When Blood Flow Raises Concern
The blood flow pattern that gets the most attention is internal vascularity running through solid portions of a growth. In one study comparing benign, borderline, and malignant ovarian tumors, blood flow inside the tumor was detected in about 90% of both borderline and malignant cases, compared to only 53% of benign tumors. Cancerous growths develop their own new blood vessel networks to fuel rapid cell growth, and these newly formed vessels tend to be irregular and “leaky,” allowing blood to flow through with very little resistance.
This is where the RI and PI numbers become particularly useful. Malignant tumors averaged an RI of 0.39 and a PI of 0.58, while benign tumors averaged an RI of 0.61 and a PI of 1.05. Using a cutoff of RI below 0.6 as a flag for malignancy, one study found that 100% of malignant tumors fell below that threshold, compared to only about 11% of benign ones. A PI cutoff below 0.8 correctly identified about 91% of malignant tumors while misclassifying only about 9% of benign ones.

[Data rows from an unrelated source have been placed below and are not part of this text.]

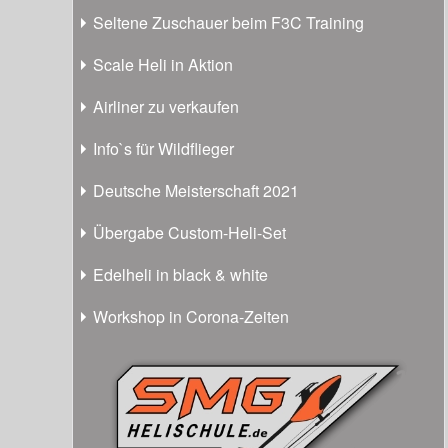
Seltene Zuschauer beim F3C Training
Scale Heli in Aktion
Airliner zu verkaufen
Info`s für Wildflieger
Deutsche Meisterschaft 2021
Übergabe Custom-Heli-Set
Edelheli in black & white
Workshop in Corona-Zeiten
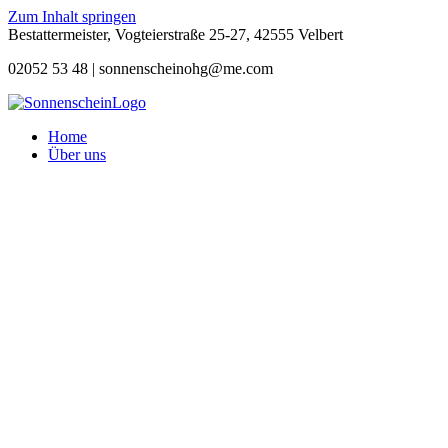
Zum Inhalt springen
Bestattermeister, Vogteierstraße 25-27, 42555 Velbert
02052 53 48 |
sonnenscheinohg@me.com
Home
Über uns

Advanced cancers that have spread within the ovary tend to score 3 or 4 on a standardized color score scale (where 1 is minimal and 4 is abundant flow), reflecting their dense, chaotic blood vessel networks. Tumors that have metastasized to the ovary from elsewhere in the body, such as the stomach or breast, often show a characteristic “lead vessel,” a single large blood vessel that penetrates from the outer edge deep into the center of the mass.
Absent Blood Flow and Ovarian Torsion
While most conversations about cyst vascularity focus on how much flow is present, the absence of blood flow carries its own significance. Ovarian torsion occurs when the ovary twists on its supporting ligaments, cutting off circulation. The process is progressive: venous drainage gets blocked first, causing the ovary to swell with trapped blood. As swelling increases, arterial flow gets compressed too, eventually leading to tissue death if the ovary isn’t surgically untwisted.

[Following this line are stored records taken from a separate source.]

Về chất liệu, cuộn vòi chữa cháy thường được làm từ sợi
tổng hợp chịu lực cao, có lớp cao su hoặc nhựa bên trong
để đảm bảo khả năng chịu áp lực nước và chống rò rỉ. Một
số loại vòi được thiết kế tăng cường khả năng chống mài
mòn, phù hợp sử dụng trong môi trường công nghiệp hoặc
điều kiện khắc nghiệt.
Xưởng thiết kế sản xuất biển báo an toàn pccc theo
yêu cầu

On Doppler, doctors compare blood flow in the affected ovary to the opposite side. But the interpretation isn’t straightforward. The ovary receives blood from two separate arterial sources, so even a partially twisted ovary can still show some flow. In the adolescent study mentioned earlier, three cases of confirmed torsion showed completely absent blood flow, but absence of flow also appeared in some ordinary cysts that weren’t twisted at all. The ovary can also spontaneously untwist before the ultrasound, making flow appear normal despite an ongoing problem. This is why doctors can’t rely on Doppler alone to rule torsion in or out; they weigh it alongside symptoms like sudden severe pelvic pain and nausea.
Reading Your Ultrasound Report
If your report mentions “peripheral vascularity” or “circumferential flow,” that’s the most common and generally reassuring pattern for a benign cyst. Terms like “avascular” or “no internal vascularity” for a simple cyst are also typical and not worrisome on their own. A “ring of fire” description points to a corpus luteum cyst, which is a normal part of the menstrual cycle.
Language that prompts closer follow-up includes “internal vascularity within solid components,” “central vascularity,” “low-resistance flow,” or specific RI and PI values that fall below the 0.6 and 0.8 thresholds. These findings don’t automatically mean cancer. More than half of benign tumors in some studies showed at least some internal blood flow. But when internal vascularity combines with other suspicious features, like irregular solid areas, thick internal walls, or fluid in the pelvis, it strengthens the case for further evaluation with additional imaging or surgical removal for biopsy.
Blood flow is one piece of a larger puzzle. Doctors combine Doppler findings with the cyst’s size, internal appearance, your symptoms, your age, and sometimes blood markers to arrive at an overall assessment. A single finding in isolation rarely tells the whole story.